The ECC that is implemented in the memory controller inside the CPU package protects not only against bit flips in the DRAM arrays, but also against bit errors that happen elsewhere on the long way between memory chips and CPU chips, due to electrical noise, bad seating of CPUs or memory modules in their sockets or cheap sockets whose contacts become oxidized in time.

Due to the increased memory throughput, the links between CPU and memory become more and more sensitive to electrical noise at every new generation.

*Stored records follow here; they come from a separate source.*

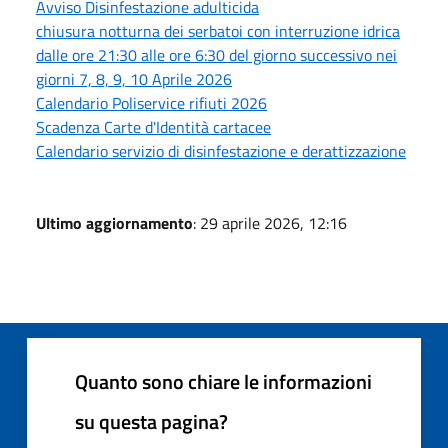
Avviso Disinfestazione adulticida
chiusura notturna dei serbatoi con interruzione idrica
dalle ore 21:30 alle ore 6:30 del giorno successivo nei
giorni 7, 8, 9, 10 Aprile 2026
Calendario Poliservice rifiuti 2026
Scadenza Carte d'Identità cartacee
Calendario servizio di disinfestazione e derattizzazione
Ultimo aggiornamento
: 29 aprile 2026, 12:16
Quanto sono chiare le informazioni
su questa pagina?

On laptops or small computers where both the CPUs and the memory chips are soldered on the same PCB, or they are stacked in the same package, ECC is somewhat less important, but on any computer with socketed memory modules ECC should have been mandatory.

fulafel|3 years ago

A web search doesn't bring up any references to this feature, other than the bus layer error coding for signal integrity in transit that is standard in LPDDR5.

Non-LP (and thus Non-Apple) DDR5 does have ECC.

An additional twist here is that apparently the ECC was added to DDR5 because process shrinks and memory size increases have caused an increase in bit flips, so this is needed to keep reliability at the previous non-ECC level. There's an additional "actually robust" level of ECC, which is still sold separately. [1]

I guess we might ask why LPDDR5 is missing the DDR5 equivalent "keep running to stay in the same place" ECC, and what this means to reliability...

[1] https://en.wikipedia.org/wiki/DDR5_SDRAM#DIMMs_versus_memory...

throwaway81523|3 years ago

For a large array maybe you are better off with e.g. a Reed-Solomon code instead of a Hamming code.